WHAT THE TASK ASKS:
Return the part of the text on the good news of the gospel from "For the last" up to and including "connectivity for them.", copied word for word.

PROVIDED TEXT:
☆ ☆ ☆
Thinking back to how my parents’ generation would answer this question, the good news of the gospel was that Jesus Christ died for their sin. Sin meant missing the mark, and they had done just that. Growing up in a firmly Judeo-Christian context, they pushed back and rebelled. There was an expectation of how to behave, and they failed. This failure resulted in consequences and someone had to pay. In a spiritual sense, Jesus died for their sin, and for those who recognized their own rebellion, turned to Jesus, and asked for forgiveness, Jesus would pay the price of their sin and make them right with God.

For some of my younger friends and me, this transactional approach to the gospel lacked heart, meaning and purpose. For us, the Judeo-Christian context was breaking apart. Instead of experiencing the world how it should be, we seemed to inherit a broken, run down version of it. Our generation experienced divorce, economic challenges, environmental disasters, and the crumbling of institutions.

While the world may be falling apart around us, the good news of Jesus is not that Jesus is going to let it all burn and swoop in and rescue the righteous. Rather, Jesus is going to usher in His kingdom through the righteous. The good news of the gospel is that Jesus will redeem all things, take the broken and discarded systems and people, and make all things new.

For the last 20 years I have been working with students, and over the last few years I have come to realize that this current generation of students has a completely different starting point in their worldview and in their spiritual need. They live in a world that is increasingly post-Christian. They do not see themselves as rebels in need of justification. They don’t even see themselves as broken and in need of a healer. These students are beautiful butterflies, isolated and alone with little to no moral compass. And the result is that the traditional approaches for communicating the good news has little connectivity for them.
☆ ☆ ☆
Stored items from a collection
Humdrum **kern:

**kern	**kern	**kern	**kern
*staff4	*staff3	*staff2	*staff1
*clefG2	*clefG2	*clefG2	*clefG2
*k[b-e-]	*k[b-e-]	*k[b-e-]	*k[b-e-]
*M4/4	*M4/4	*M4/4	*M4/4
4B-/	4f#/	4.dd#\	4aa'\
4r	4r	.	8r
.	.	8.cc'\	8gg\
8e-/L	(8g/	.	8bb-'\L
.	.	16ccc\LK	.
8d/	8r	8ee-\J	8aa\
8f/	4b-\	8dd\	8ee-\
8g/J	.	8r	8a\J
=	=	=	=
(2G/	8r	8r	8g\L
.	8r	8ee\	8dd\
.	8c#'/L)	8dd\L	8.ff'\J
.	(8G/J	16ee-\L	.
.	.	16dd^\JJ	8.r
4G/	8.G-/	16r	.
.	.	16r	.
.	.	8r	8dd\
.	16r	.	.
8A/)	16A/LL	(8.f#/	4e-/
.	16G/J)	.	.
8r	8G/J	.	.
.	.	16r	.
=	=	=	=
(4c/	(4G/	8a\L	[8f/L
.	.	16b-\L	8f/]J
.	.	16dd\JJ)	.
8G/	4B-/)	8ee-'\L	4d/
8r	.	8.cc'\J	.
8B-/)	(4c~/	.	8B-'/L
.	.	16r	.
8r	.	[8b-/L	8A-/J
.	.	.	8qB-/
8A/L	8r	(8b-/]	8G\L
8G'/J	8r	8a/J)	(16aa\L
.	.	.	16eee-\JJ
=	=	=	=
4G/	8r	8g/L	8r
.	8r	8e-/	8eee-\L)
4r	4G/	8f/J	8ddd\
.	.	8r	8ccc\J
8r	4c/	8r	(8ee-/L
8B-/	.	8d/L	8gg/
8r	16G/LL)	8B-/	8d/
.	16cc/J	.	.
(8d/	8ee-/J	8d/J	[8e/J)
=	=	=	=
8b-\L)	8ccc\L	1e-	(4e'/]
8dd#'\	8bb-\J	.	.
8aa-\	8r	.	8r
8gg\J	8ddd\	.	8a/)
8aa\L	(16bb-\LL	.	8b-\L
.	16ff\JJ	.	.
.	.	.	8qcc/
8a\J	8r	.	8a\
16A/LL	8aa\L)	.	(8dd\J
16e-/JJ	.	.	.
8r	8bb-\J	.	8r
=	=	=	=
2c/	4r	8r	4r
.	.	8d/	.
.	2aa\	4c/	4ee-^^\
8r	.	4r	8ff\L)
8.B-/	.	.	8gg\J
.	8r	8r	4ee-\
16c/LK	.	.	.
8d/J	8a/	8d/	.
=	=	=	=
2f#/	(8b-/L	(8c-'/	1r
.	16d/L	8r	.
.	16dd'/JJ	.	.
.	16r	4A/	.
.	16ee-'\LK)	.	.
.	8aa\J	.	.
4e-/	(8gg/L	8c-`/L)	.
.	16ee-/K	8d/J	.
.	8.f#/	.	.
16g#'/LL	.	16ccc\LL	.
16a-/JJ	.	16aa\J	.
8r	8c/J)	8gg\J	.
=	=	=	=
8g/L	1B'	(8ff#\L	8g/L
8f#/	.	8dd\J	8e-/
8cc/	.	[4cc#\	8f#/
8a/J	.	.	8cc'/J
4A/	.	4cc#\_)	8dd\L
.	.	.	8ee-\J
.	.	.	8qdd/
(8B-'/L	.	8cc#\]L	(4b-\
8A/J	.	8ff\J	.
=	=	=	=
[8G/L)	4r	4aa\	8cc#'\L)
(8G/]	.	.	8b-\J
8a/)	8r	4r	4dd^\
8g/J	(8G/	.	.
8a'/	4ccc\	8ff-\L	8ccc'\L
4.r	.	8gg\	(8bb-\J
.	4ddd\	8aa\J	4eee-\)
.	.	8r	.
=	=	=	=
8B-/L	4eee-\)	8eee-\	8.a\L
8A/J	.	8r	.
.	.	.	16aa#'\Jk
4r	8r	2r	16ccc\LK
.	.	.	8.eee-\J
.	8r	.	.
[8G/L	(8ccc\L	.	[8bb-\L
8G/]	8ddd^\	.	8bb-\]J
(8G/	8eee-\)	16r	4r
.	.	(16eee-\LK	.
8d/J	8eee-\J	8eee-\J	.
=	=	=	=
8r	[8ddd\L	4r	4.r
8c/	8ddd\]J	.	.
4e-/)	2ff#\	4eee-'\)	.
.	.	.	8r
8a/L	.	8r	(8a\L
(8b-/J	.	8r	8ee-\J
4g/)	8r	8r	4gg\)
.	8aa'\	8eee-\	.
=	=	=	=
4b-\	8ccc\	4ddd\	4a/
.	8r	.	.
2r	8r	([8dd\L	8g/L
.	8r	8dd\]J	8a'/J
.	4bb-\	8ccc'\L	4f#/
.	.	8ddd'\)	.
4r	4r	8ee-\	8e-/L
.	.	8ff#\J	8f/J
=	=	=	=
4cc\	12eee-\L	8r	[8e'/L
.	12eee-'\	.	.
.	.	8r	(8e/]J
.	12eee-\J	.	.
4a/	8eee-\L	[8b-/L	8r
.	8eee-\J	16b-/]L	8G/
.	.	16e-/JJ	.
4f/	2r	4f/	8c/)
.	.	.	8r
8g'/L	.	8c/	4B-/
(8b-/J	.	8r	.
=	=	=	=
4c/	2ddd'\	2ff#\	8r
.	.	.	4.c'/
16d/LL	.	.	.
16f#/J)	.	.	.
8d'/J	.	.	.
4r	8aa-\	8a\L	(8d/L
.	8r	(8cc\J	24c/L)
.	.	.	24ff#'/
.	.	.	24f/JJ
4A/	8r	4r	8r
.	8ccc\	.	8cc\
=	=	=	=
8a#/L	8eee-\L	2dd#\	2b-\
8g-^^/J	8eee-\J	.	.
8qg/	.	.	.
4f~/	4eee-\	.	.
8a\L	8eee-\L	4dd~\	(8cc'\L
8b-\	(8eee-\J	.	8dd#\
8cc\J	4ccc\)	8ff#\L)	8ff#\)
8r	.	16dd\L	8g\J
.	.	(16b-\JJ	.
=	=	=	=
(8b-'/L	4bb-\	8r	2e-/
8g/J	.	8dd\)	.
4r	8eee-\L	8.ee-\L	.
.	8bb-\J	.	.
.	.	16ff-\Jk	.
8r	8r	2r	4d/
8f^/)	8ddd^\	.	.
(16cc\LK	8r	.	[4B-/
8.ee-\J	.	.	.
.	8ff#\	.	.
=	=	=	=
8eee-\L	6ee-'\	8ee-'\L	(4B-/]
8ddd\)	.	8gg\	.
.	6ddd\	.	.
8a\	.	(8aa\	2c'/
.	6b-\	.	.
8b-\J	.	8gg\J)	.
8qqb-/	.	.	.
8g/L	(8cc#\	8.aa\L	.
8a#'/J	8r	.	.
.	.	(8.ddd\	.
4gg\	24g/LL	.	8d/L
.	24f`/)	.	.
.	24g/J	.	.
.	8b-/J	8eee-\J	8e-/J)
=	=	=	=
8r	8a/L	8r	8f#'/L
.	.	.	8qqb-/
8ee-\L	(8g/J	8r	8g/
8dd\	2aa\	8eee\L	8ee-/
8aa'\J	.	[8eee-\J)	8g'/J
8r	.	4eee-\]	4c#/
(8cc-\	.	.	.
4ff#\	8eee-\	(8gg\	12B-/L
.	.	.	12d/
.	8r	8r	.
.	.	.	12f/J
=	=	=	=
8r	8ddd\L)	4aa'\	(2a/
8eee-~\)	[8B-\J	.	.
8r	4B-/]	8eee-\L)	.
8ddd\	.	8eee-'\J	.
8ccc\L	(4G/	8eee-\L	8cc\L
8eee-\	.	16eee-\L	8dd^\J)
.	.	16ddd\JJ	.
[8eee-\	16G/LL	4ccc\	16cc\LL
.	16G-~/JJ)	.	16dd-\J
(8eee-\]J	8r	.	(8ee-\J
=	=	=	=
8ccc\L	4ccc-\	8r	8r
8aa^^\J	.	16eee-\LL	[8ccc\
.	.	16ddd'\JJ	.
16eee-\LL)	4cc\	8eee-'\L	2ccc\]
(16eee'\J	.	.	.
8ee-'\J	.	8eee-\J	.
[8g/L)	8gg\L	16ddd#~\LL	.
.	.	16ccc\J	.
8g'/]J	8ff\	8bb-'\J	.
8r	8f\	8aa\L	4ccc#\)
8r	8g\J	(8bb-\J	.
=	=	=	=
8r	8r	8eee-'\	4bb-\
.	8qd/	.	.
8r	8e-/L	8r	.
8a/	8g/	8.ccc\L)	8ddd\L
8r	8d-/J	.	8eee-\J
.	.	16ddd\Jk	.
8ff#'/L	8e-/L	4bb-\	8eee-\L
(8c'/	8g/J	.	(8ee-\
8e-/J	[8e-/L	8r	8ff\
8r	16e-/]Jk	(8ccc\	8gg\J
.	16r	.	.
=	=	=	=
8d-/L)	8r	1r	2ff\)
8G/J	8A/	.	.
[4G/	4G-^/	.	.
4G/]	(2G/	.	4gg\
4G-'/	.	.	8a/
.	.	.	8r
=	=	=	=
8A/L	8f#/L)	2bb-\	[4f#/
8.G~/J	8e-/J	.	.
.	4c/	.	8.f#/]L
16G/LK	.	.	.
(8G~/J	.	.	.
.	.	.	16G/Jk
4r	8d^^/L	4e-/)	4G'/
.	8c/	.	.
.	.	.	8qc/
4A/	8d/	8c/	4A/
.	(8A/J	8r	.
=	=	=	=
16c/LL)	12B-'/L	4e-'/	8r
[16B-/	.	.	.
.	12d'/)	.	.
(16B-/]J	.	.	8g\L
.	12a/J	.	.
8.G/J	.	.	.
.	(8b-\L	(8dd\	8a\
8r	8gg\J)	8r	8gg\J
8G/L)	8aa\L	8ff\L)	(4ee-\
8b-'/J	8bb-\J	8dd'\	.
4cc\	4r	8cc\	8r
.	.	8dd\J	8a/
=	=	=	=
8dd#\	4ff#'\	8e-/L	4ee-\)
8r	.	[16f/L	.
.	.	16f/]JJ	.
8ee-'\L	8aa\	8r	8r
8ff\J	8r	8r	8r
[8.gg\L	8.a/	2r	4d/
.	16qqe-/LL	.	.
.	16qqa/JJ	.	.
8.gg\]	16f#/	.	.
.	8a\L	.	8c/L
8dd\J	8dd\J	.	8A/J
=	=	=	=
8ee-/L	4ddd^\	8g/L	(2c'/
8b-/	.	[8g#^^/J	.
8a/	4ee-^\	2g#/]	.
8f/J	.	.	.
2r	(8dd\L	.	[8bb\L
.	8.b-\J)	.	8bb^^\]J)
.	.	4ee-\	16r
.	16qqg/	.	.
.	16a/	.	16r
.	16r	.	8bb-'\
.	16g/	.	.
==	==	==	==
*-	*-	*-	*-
☆ ☆ ☆
SOLUTION BELOW:
For the last 20 years I have been working with students, and over the last few years I have come to realize that this current generation of students has a completely different starting point in their worldview and in their spiritual need. They live in a world that is increasingly post-Christian. They do not see themselves as rebels in need of justification. They don’t even see themselves as broken and in need of a healer. These students are beautiful butterflies, isolated and alone with little to no moral compass. And the result is that the traditional approaches for communicating the good news has little connectivity for them.